(Supplied data Opens)

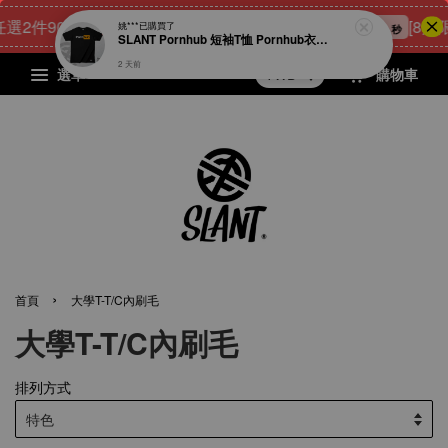
2件900元
22
23
24
5
[8月限
點我 立即購
姚***
已購買了
天
小時
分鐘
秒
SLANT Pornhub 短袖T恤 Pornhub衣服 宅男專屬T恤 成人T恤 男人的T恤 很78的T恤 男人幫 限量出品
2 天前
選單
購物車
›
首頁
大學T-T/C內刷毛
大學T-T/C內刷毛
排列方式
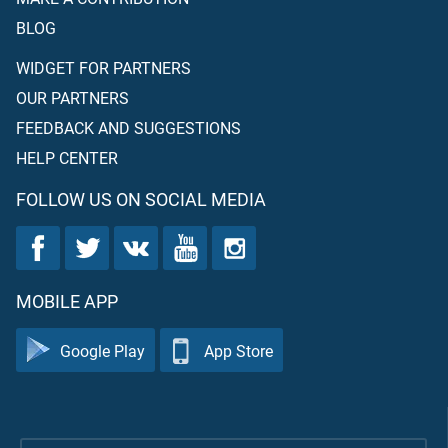
BLOG
WIDGET FOR PARTNERS
OUR PARTNERS
FEEDBACK AND SUGGESTIONS
HELP CENTER
FOLLOW US ON SOCIAL MEDIA
MOBILE APP
Google Play
App Store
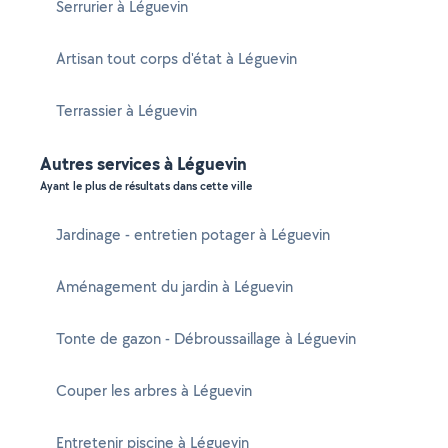
Serrurier à Léguevin
Artisan tout corps d'état à Léguevin
Terrassier à Léguevin
Autres services à Léguevin
Ayant le plus de résultats dans cette ville
Jardinage - entretien potager à Léguevin
Aménagement du jardin à Léguevin
Tonte de gazon - Débroussaillage à Léguevin
Couper les arbres à Léguevin
Entretenir piscine à Léguevin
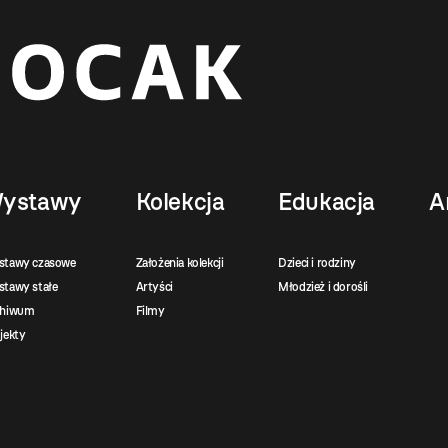
ystawy
Kolekcja
Edukacja
A
stawy czasowe
Założenia kolekcji
Dzieci i rodziny
tawy stałe
Artyści
Młodzież i dorośli
chiwum
Filmy
jekty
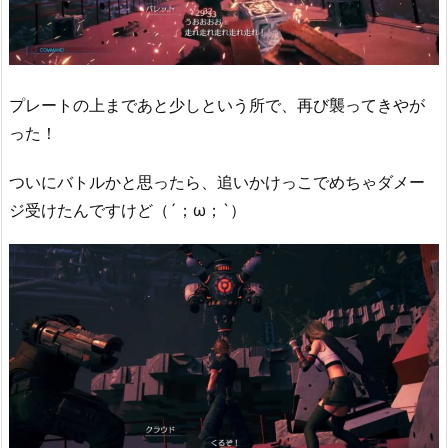
プレートの上まであと少しという所で、再び襲ってきやが
った！
ついにバトルかと思ったら、追いかけっこでめちゃダメー
ジ受けたんですけど（´；ω；`）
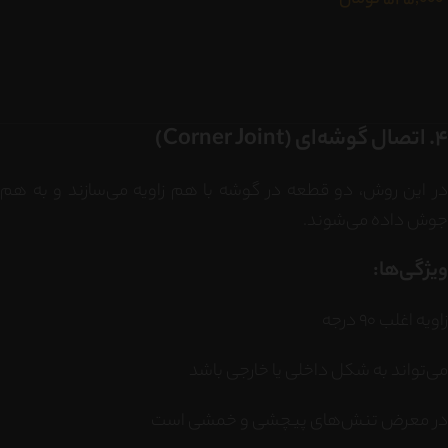
525,000
تومان
4. اتصال گوشه‌ای (Corner Joint)
در این روش، دو قطعه در گوشه با هم زاویه می‌سازند و به هم
جوش داده می‌شوند.
ویژگی‌ها:
زاویه اغلب 90 درجه
می‌تواند به شکل داخلی یا خارجی باشد
در معرض تنش‌های پیچشی و خمشی است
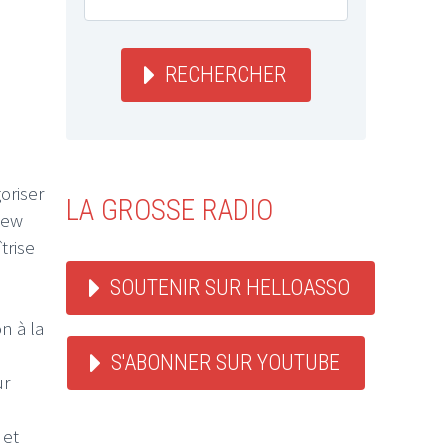
RECHERCHER
oriser
LA GROSSE RADIO
new
trise
SOUTENIR SUR HELLOASSO
n à la
S'ABONNER SUR YOUTUBE
ur
 et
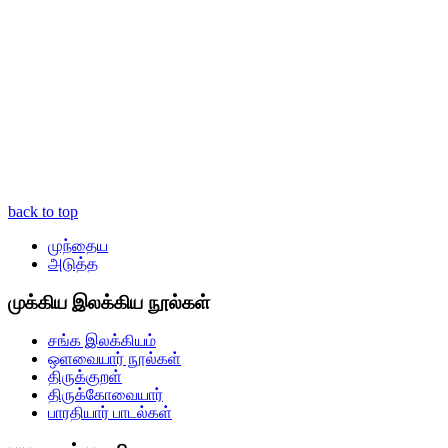
back to top
முந்தைய
அடுத்த
முக்கிய இலக்கிய நூல்கள்
சங்க இலக்கியம்
ஒளவையார் நூல்கள்
திருக்குறள்
திருக்கோவையார்
பாரதியார் பாடல்கள்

(Supplied data Closes)

● **What you should do**:
The line containing "زاویه اغلب 90 درجه" marks the end: copy exactly every line from the start of the records up to and including it, leaving out the pictures.

● **Solved exercise**:
2件900元
22
23
24
5
[8月限
點我 立即購
姚***
已購買了
天
小時
分鐘
秒
SLANT Pornhub 短袖T恤 Pornhub衣服 宅男專屬T恤 成人T恤 男人的T恤 很78的T恤 男人幫 限量出品
2 天前
選單
購物車
›
首頁
大學T-T/C內刷毛
大學T-T/C內刷毛
排列方式
BLOG
WIDGET FOR PARTNERS
OUR PARTNERS
FEEDBACK AND SUGGESTIONS
HELP CENTER
FOLLOW US ON SOCIAL MEDIA
MOBILE APP
Google Play
App Store
Serrurier à Léguevin
Artisan tout corps d'état à Léguevin
Terrassier à Léguevin
Autres services à Léguevin
Ayant le plus de résultats dans cette ville
Jardinage - entretien potager à Léguevin
Aménagement du jardin à Léguevin
Tonte de gazon - Débroussaillage à Léguevin
Couper les arbres à Léguevin
Entretenir piscine à Léguevin
ystawy
Kolekcja
Edukacja
A
stawy czasowe
Założenia kolekcji
Dzieci i rodziny
tawy stałe
Artyści
Młodzież i dorośli
chiwum
Filmy
jekty
プレートの上まであと少しという所で、再び襲ってきやが
った！
ついにバトルかと思ったら、追いかけっこでめちゃダメー
ジ受けたんですけど（´；ω；`）
525,000
تومان
4. اتصال گوشه‌ای (Corner Joint)
در این روش، دو قطعه در گوشه با هم زاویه می‌سازند و به هم
جوش داده می‌شوند.
ویژگی‌ها:
زاویه اغلب 90 درجه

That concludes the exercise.